Inflasi Konsumen China Melambat, Deflasi Produsen Memburuk
Inflasi Konsumen China Melambat, Deflasi Produsen Memburuk
Inflasi konsumen di China melambat pada bulan Oktober, sementara deflasi produsen semakin dalam, meskipun Beijing mengintensifkan kebijakan stimulus untuk menopang perekonomian yang terengah-engah.
Data dari Biro Statistik Nasional yang dirilis pada hari Sabtu menunjukkan bahwa Indeks Harga Konsumen (IHK) naik 0,3% pada bulan Oktober dibandingkan dengan tahun sebelumnya, melambat dari kenaikan 0,4% pada bulan September dan merupakan angka terendah sejak Juni. Angka ini juga berada di bawah perkiraan 0,4% dalam survei Reuters terhadap para ekonom. IHK turun 0,3% secara bulanan, dibandingkan dengan tidak berubah pada bulan September dan di bawah perkiraan penurunan 0,1%.
Sementara itu, Indeks Harga Produsen (IHP) turun 2,9% secara tahunan pada bulan Oktober, lebih dalam dari penurunan 2,8% pada bulan September, dan berada di bawah perkiraan penurunan 2,5%.
Penurunan inflasi konsumen mencerminkan kelemahan permintaan domestik, yang diperparah oleh pengetatan pembatasan Covid-19 dan melemahnya pasar perumahan. Penurunan harga produsen menunjukkan bahwa perusahaan manufaktur menghadapi tekanan harga yang terus-menerus, yang disebabkan oleh permintaan global yang lemah dan biaya input yang tinggi.
Pemerintah China telah mengeluarkan sejumlah kebijakan stimulus dalam beberapa bulan terakhir untuk mendukung pertumbuhan ekonomi, termasuk pemotongan suku bunga dan pemotongan pajak. Namun, langkah-langkah ini belum berhasil membalikkan perlambatan ekonomi yang sedang berlangsung.
Pada hari Jumat, China meluncurkan paket 10 triliun yuan (Rp1.400 triliun) untuk meringankan beban "utang tersembunyi" pemerintah daerah, daripada secara langsung menyuntikkan uang ke dalam ekonomi. Langkah ini bertujuan untuk membantu pemerintah daerah dalam mengatasi beban utang mereka, yang telah meningkat dalam beberapa tahun terakhir.
Paket stimulus ini dimaksudkan untuk mengatasi kekhawatiran bahwa pemerintah daerah mungkin tidak mampu membayar kembali utang mereka, yang dapat menyebabkan krisis keuangan. Namun, paket tersebut juga diharapkan dapat mendorong investasi dan pertumbuhan ekonomi.

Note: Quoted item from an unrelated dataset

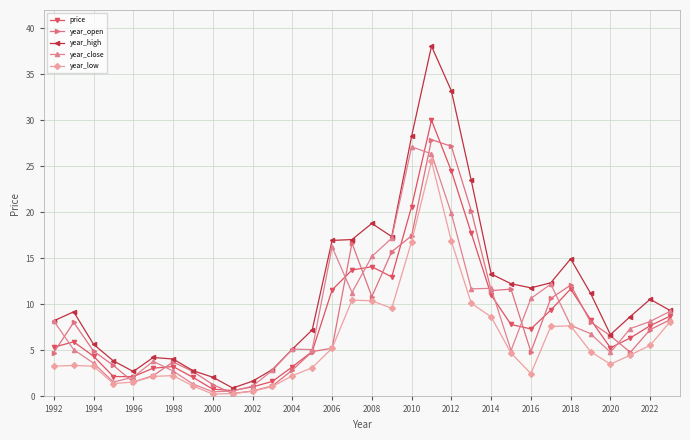

What is the difference between the maximum and minimum values in the year_open series?

27.6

Analis menyatakan bahwa masih terlalu dini untuk mengatakan apakah paket stimulus akan berhasil dalam menghidupkan kembali ekonomi China. Mereka menambahkan bahwa pemerintah perlu mengambil langkah-langkah lebih lanjut untuk mengatasi masalah struktural yang mendasari ekonomi China, seperti ketimpangan pendapatan dan pertumbuhan sektor swasta yang lambat.
Perlambatan ekonomi China telah menimbulkan kekhawatiran di seluruh dunia. Sebagai ekonomi terbesar kedua di dunia, kinerja ekonomi China memiliki dampak yang signifikan pada perekonomian global.
Perekonomian China mengalami perlambatan yang signifikan sejak awal tahun 2022, di tengah meningkatnya kasus Covid-19 dan kebijakan "nol Covid-19" yang ketat. Kebijakan ini, yang bertujuan untuk menghilangkan semua kasus Covid-19, telah menyebabkan pembatasan perjalanan dan penutupan bisnis yang luas, yang berdampak negatif pada aktivitas ekonomi.
Pemerintah China mulai melonggarkan kebijakan "nol Covid-19" pada bulan November 2022, dengan harapan dapat mendorong pertumbuhan ekonomi. Namun, pemulihan ekonomi diperkirakan akan memakan waktu, karena bisnis masih berjuang untuk pulih dari dampak pembatasan.
Analis memperkirakan bahwa ekonomi China akan tumbuh sekitar 5% pada tahun 2023, yang lebih rendah dari target pertumbuhan resmi sebesar 5,5%.
Tantangan yang dihadapi ekonomi China meliputi melemahnya permintaan global, persaingan yang meningkat dari negara-negara lain, dan ketidakpastian politik. Pemerintah China perlu mengatasi tantangan ini untuk dapat mencapai target pertumbuhan ekonomi.